Leave out every line before the one containing "left knee: (744, 427)", and set down that line and the rest through the end of the listing exactly.

#### RECORDS SUPPLIED

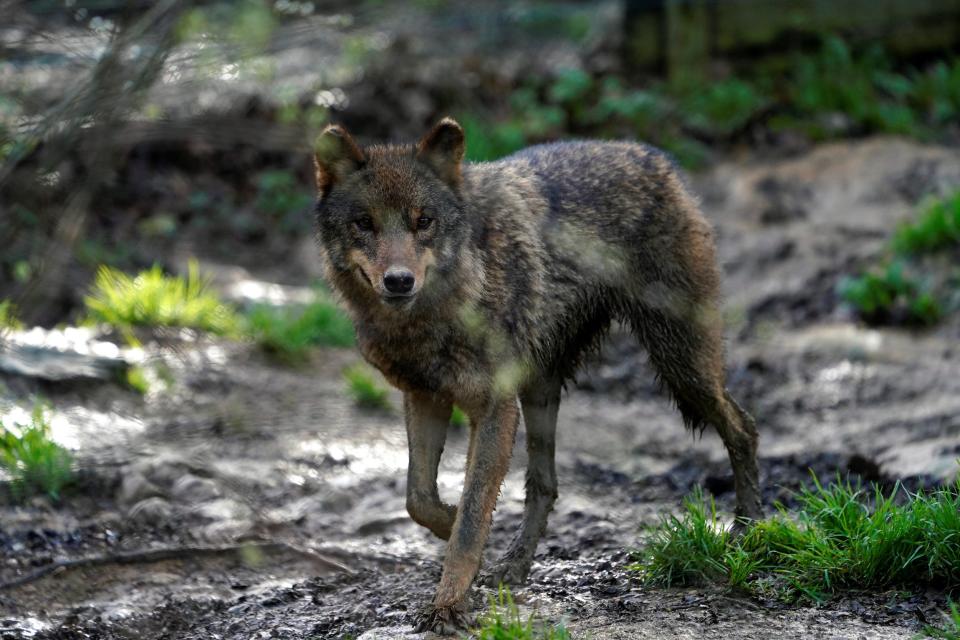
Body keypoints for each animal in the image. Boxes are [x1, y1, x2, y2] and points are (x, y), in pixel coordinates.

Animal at [316, 117, 764, 632]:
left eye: (423, 220)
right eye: (364, 223)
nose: (399, 281)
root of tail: (653, 156)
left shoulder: (494, 407)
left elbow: (472, 516)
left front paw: (448, 605)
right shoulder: (426, 397)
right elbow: (420, 499)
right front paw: (455, 531)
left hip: (681, 365)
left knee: (744, 427)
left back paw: (748, 529)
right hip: (541, 389)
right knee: (544, 485)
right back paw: (514, 564)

########

**ANSWER TO THE EXERCISE**
left knee: (744, 427)
left back paw: (748, 529)
right hip: (541, 389)
right knee: (544, 485)
right back paw: (514, 564)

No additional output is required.